Na Loft, temos uma ferramenta importante de alinhamento que se chama rooftop. É uma reunião das lideranças com todo o time na qual compartilhamos o nosso direcional para cada trimestre, acompanhamos as nossas metas e apresentamos projetos em andamento nas mais diferentes áreas. Ao fim, abrimos um espaço para perguntas e respostas, e qualquer colaborador pode enviar dúvidas. Digo enviar dúvidas porque, desde 2020, esse encontro, que era presencial, se tornou virtual.

Em diferentes momentos da nossa trajetória, esse compromisso com o time, de dividir com todos a nossa visão, foi fundamental para que alcançássemos as nossas metas. Se alguma equipe, por qualquer motivo, estivesse trabalhando para um objetivo diferente, o rooftop nos ajudava a realinhar as prioridades. Não é pouco.

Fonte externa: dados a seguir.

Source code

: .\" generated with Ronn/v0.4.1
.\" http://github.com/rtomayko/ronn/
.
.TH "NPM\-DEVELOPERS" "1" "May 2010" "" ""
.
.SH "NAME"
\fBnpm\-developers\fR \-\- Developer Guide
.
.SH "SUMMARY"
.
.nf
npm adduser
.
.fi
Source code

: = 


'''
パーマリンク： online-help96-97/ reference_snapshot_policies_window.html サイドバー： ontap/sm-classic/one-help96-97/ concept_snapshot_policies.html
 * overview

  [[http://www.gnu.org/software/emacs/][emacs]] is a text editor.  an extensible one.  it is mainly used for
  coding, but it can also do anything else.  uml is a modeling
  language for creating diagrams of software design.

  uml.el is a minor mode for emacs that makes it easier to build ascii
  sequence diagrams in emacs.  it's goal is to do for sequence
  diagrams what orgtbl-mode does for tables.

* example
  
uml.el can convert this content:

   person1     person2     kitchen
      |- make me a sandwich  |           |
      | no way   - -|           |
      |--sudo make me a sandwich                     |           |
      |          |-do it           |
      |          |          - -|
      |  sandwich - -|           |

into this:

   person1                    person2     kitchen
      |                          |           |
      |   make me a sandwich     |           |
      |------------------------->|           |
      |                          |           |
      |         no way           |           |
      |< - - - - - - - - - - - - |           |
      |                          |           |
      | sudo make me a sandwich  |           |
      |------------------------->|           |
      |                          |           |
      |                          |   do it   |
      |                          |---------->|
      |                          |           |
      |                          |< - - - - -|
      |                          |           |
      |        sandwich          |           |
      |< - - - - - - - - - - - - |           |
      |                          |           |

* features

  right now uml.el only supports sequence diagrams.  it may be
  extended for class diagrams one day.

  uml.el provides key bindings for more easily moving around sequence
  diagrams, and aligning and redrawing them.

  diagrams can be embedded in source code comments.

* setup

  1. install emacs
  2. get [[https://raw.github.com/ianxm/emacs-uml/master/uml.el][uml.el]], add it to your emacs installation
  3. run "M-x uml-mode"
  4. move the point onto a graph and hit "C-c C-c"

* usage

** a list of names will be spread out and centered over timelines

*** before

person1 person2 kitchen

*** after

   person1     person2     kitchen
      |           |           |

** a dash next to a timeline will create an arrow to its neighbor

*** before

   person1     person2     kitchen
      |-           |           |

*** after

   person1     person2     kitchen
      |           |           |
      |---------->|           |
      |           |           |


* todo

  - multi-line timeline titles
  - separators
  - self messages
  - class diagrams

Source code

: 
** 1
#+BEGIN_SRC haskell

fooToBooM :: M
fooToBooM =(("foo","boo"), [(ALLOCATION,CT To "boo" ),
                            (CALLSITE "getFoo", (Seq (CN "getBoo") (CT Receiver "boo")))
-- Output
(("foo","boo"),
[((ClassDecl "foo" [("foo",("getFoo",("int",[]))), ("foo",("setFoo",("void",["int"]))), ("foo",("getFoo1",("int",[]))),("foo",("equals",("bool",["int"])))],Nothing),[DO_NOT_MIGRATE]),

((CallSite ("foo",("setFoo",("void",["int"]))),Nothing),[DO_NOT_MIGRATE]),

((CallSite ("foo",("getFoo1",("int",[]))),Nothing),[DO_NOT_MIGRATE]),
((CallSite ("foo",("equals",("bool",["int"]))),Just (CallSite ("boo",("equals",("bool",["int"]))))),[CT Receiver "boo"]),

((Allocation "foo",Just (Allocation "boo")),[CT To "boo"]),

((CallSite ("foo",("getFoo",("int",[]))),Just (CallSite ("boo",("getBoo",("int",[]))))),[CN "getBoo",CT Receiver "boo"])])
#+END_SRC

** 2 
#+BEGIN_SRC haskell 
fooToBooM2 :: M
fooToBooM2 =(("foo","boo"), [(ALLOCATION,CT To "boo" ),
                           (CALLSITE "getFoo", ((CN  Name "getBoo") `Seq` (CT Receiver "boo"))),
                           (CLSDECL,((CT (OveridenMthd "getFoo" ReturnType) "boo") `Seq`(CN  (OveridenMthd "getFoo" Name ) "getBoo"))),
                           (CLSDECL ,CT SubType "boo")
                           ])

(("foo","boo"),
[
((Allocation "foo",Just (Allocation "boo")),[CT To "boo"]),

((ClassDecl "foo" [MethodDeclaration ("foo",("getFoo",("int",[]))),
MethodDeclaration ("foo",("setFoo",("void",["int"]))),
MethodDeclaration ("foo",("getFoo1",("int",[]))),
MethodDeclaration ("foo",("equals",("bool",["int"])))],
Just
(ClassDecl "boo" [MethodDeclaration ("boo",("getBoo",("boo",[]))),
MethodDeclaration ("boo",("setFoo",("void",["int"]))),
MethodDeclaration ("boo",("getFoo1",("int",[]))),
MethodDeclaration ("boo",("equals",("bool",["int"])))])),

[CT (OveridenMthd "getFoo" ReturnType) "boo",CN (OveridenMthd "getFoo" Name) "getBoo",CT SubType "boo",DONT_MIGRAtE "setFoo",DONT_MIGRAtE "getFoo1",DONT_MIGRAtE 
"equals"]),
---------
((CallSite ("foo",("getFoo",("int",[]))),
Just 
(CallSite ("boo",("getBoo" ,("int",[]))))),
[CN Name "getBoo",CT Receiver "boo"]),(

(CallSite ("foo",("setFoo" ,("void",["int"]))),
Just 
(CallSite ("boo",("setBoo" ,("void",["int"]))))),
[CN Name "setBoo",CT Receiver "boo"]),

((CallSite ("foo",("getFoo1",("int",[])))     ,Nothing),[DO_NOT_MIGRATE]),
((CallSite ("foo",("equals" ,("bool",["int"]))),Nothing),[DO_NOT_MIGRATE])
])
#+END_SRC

Se você está na outra ponta dessa relação e é um investidor, as perguntas que você deveria estar se fazendo sobre esse tema são: “Estou tomando risco suficiente?”; “Estou pronto para tomar riscos?”. Se o seu foco está em empresas em estágio inicial, que buscam investimento seed, a ideia deveria ser tomar muito risco.

Na Canary (fundo de investimento em startups do qual sou sócio), quando a gente tomou a decisão de investir na Buser, a apresentação da empresa era um ­PowerPoint que pedia meio milhão de dólares. Algumas pessoas acharam um erro a gente fazer esse cheque, mas eu acho que é exatamente esse tipo de risco que um fundo seed tem de tomar. Os fatos mostraram que estávamos certos, inclusive nesse caso.

Na minha opinião, não há meio-termo quando se investe em startups. Ou o empreendedor tem sucesso e o investidor ganha junto, ou nenhum dos dois ganha. O fracasso faz parte do jogo e o sucesso depende, em parte, dos riscos que assumimos.